'''

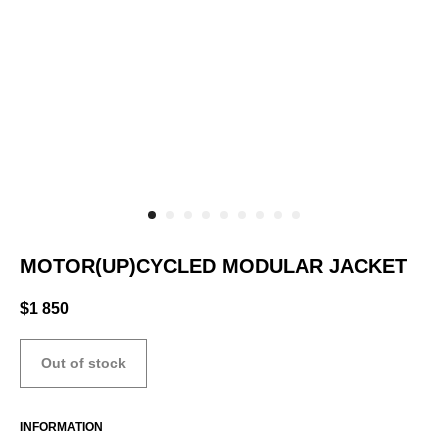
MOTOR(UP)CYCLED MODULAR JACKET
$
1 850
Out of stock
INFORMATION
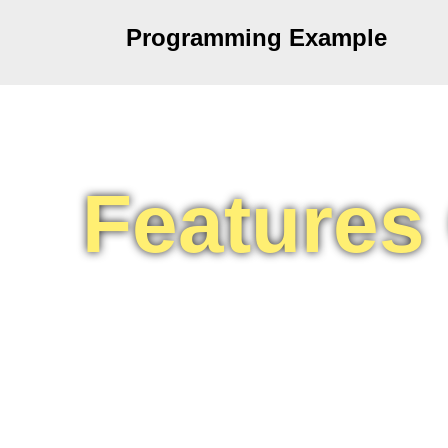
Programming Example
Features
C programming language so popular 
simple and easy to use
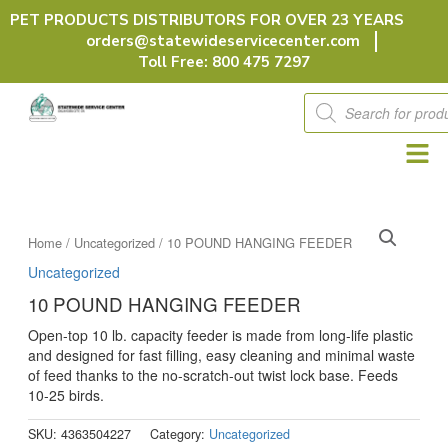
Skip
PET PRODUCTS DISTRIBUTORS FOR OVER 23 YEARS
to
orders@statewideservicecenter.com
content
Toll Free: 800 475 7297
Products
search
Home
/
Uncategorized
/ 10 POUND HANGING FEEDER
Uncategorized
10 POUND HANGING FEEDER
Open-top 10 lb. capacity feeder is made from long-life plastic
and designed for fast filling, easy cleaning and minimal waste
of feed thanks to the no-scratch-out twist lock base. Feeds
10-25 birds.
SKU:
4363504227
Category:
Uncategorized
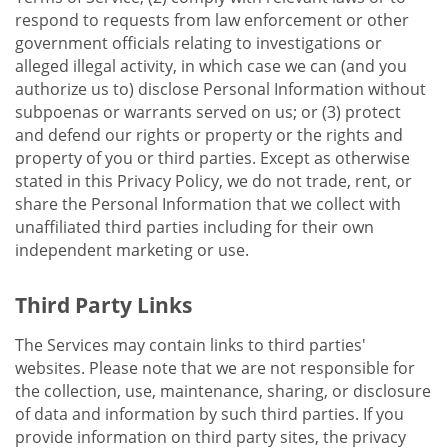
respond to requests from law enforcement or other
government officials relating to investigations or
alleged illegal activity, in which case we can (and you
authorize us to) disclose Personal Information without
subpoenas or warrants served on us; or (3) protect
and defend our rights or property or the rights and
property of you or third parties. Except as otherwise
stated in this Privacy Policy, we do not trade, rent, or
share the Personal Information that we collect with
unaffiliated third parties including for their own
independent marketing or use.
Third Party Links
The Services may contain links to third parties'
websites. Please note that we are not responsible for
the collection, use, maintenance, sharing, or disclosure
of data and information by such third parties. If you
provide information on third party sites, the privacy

'''

**YOUR TASK**
Every line of the records containing the word "Personal" must appear in the answer.

**EXERCISE OUTPUT**
authorize us to) disclose Personal Information without
share the Personal Information that we collect with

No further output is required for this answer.